Change detection outputs:
- - - - -
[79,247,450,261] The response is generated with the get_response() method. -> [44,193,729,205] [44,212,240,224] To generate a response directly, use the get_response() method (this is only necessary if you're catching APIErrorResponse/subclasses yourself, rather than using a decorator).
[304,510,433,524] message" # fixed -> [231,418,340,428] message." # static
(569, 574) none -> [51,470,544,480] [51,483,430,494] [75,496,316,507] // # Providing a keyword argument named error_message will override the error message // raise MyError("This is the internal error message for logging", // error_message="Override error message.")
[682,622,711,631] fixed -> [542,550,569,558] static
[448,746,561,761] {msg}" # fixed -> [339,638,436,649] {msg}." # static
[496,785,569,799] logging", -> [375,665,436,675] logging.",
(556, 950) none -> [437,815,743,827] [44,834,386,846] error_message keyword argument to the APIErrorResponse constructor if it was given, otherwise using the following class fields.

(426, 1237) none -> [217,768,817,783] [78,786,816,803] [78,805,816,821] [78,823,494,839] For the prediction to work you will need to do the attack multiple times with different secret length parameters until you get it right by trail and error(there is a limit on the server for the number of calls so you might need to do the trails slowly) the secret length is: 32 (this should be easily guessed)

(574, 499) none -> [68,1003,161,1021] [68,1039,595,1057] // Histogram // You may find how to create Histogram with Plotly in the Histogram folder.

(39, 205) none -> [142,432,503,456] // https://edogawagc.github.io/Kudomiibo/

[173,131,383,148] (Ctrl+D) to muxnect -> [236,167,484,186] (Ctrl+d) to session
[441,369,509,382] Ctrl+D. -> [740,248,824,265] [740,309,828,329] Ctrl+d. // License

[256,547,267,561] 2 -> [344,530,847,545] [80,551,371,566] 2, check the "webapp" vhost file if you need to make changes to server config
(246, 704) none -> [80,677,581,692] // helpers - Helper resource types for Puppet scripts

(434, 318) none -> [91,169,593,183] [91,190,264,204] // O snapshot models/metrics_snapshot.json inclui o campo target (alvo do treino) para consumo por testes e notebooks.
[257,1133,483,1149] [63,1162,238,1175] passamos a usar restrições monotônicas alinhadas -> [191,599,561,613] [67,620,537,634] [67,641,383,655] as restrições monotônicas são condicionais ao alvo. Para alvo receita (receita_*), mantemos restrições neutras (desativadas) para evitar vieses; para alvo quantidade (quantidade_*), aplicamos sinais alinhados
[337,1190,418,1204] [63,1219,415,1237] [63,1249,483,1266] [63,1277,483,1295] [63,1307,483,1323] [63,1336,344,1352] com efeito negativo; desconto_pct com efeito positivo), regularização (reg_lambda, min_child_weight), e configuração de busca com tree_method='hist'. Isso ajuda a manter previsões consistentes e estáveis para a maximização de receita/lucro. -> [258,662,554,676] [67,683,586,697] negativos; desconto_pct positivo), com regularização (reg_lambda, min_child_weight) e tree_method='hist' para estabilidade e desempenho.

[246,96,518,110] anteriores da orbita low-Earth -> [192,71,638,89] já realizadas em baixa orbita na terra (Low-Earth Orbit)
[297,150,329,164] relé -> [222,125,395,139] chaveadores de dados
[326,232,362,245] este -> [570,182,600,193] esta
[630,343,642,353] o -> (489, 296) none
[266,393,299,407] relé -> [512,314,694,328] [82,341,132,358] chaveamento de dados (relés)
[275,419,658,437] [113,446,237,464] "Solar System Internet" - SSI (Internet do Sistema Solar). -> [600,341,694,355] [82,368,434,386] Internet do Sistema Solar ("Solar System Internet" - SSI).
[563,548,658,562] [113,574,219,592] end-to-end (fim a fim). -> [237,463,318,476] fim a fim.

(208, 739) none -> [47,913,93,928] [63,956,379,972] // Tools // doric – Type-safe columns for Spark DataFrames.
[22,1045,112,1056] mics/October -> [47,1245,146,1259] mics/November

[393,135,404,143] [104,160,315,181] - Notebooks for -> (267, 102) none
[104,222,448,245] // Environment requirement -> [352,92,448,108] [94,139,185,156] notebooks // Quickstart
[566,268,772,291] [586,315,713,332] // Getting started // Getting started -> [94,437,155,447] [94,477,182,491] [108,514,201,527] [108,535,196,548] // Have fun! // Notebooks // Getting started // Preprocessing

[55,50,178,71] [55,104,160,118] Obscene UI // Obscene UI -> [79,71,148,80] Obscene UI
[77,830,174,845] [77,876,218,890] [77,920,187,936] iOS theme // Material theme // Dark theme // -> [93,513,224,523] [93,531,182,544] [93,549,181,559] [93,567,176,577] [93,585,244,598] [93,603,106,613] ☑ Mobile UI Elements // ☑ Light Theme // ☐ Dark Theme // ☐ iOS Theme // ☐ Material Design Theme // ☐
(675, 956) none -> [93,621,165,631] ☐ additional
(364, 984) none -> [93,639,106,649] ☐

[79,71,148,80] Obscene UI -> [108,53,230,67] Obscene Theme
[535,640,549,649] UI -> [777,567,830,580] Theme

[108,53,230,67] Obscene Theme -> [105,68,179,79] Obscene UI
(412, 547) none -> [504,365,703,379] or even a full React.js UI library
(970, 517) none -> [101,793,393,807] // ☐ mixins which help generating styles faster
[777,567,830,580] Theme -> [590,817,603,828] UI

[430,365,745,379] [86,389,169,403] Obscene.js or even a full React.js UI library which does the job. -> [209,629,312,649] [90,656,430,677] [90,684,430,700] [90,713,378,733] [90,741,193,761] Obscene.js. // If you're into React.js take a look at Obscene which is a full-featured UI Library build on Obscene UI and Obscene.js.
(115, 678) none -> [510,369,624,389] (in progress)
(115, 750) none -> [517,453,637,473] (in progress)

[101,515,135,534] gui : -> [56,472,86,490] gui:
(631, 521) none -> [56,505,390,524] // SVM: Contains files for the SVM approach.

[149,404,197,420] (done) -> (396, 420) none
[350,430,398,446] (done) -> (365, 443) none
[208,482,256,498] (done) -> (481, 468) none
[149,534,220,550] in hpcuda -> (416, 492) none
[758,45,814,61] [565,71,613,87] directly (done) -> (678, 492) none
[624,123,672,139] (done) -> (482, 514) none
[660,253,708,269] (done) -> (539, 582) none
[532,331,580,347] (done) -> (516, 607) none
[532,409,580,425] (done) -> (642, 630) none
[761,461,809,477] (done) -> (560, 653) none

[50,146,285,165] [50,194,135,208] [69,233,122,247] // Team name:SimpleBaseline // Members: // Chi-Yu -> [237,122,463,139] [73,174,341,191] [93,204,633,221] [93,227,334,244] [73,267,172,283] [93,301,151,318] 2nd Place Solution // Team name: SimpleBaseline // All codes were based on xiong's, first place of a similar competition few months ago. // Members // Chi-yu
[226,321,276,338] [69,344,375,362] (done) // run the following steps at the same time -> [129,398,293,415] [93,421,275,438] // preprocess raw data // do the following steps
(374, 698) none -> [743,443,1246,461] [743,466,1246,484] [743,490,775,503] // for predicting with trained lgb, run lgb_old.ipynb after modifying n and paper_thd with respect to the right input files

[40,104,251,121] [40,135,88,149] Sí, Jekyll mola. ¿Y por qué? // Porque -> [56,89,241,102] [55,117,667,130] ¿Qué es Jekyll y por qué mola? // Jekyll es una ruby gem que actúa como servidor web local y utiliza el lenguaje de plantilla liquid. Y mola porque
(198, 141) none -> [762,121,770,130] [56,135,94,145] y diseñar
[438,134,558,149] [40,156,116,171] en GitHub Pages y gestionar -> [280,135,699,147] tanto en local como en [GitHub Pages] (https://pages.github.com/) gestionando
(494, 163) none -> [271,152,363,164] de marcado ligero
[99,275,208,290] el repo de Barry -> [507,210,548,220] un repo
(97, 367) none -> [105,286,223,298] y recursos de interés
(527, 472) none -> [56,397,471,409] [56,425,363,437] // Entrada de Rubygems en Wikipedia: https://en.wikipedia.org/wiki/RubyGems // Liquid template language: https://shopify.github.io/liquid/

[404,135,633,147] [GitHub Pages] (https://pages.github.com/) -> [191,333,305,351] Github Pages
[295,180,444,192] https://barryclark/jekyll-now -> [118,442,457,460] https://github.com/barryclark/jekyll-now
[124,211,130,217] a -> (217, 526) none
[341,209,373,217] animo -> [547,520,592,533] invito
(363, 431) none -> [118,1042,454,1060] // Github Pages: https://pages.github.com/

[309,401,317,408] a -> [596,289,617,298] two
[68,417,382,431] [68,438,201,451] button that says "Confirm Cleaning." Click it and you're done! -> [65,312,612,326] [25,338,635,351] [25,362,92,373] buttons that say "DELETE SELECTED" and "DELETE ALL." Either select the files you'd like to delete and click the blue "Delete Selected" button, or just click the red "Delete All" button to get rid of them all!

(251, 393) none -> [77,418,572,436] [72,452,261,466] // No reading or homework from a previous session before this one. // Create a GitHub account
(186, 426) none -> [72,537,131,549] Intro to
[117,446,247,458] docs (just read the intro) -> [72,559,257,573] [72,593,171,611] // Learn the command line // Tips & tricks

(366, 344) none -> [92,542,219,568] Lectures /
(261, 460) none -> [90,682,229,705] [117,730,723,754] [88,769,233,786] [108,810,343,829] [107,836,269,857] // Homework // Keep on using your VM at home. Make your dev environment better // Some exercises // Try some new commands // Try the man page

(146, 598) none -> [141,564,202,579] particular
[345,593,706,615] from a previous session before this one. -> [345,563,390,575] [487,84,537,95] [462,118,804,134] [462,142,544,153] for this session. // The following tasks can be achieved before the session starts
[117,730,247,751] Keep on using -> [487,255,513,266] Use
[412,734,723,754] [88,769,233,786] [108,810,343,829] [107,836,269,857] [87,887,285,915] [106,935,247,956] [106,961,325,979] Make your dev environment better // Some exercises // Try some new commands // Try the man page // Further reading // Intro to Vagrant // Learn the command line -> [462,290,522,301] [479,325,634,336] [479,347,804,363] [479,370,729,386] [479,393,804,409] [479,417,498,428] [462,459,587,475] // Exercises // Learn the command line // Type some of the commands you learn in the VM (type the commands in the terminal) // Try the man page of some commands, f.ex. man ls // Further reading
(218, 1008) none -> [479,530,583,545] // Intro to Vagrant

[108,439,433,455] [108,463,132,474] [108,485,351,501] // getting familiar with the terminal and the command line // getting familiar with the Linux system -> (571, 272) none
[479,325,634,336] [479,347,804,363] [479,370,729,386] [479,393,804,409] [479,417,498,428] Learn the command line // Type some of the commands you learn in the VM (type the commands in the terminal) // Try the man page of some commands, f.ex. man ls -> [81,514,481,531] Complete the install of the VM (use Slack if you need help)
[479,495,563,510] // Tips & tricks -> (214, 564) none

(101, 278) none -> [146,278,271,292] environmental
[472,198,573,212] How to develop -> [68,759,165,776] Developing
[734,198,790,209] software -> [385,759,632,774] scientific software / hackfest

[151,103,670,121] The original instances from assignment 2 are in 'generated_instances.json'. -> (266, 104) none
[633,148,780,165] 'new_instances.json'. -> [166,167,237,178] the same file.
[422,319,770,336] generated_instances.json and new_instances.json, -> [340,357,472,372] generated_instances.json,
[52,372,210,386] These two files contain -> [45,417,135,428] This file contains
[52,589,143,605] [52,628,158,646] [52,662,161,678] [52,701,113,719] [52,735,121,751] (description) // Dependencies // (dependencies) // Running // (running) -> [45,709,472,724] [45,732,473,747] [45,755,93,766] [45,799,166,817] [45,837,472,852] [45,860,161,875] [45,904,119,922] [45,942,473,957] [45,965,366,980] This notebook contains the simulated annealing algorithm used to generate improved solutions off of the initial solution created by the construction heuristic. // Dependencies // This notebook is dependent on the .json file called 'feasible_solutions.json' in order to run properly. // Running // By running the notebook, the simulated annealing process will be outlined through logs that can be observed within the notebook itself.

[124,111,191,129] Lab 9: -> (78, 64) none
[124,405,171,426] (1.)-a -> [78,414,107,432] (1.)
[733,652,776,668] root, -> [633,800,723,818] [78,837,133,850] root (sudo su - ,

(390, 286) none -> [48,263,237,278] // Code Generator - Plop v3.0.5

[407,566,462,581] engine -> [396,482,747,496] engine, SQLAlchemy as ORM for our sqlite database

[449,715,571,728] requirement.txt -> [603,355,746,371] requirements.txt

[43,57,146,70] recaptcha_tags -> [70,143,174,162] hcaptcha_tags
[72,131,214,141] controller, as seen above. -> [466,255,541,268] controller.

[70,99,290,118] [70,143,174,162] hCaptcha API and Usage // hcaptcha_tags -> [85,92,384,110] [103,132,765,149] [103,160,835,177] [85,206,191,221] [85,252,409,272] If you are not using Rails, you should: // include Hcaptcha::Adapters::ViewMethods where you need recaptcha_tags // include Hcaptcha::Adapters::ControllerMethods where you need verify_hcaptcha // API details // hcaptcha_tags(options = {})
- - - - -
→ Assigned task:
What is needed is a verbatim copy of every line in the records above from the one containing "[412,734,723,754] [88,769,233,786] [108,810,343,829]" down to the one containing "[108,439,433,455] [108,463,132,474] [108,485,351,501]", both included, and nothing more.

→ Solved problem:
[412,734,723,754] [88,769,233,786] [108,810,343,829] [107,836,269,857] [87,887,285,915] [106,935,247,956] [106,961,325,979] Make your dev environment better // Some exercises // Try some new commands // Try the man page // Further reading // Intro to Vagrant // Learn the command line -> [462,290,522,301] [479,325,634,336] [479,347,804,363] [479,370,729,386] [479,393,804,409] [479,417,498,428] [462,459,587,475] // Exercises // Learn the command line // Type some of the commands you learn in the VM (type the commands in the terminal) // Try the man page of some commands, f.ex. man ls // Further reading
(218, 1008) none -> [479,530,583,545] // Intro to Vagrant

[108,439,433,455] [108,463,132,474] [108,485,351,501] // getting familiar with the terminal and the command line // getting familiar with the Linux system -> (571, 272) none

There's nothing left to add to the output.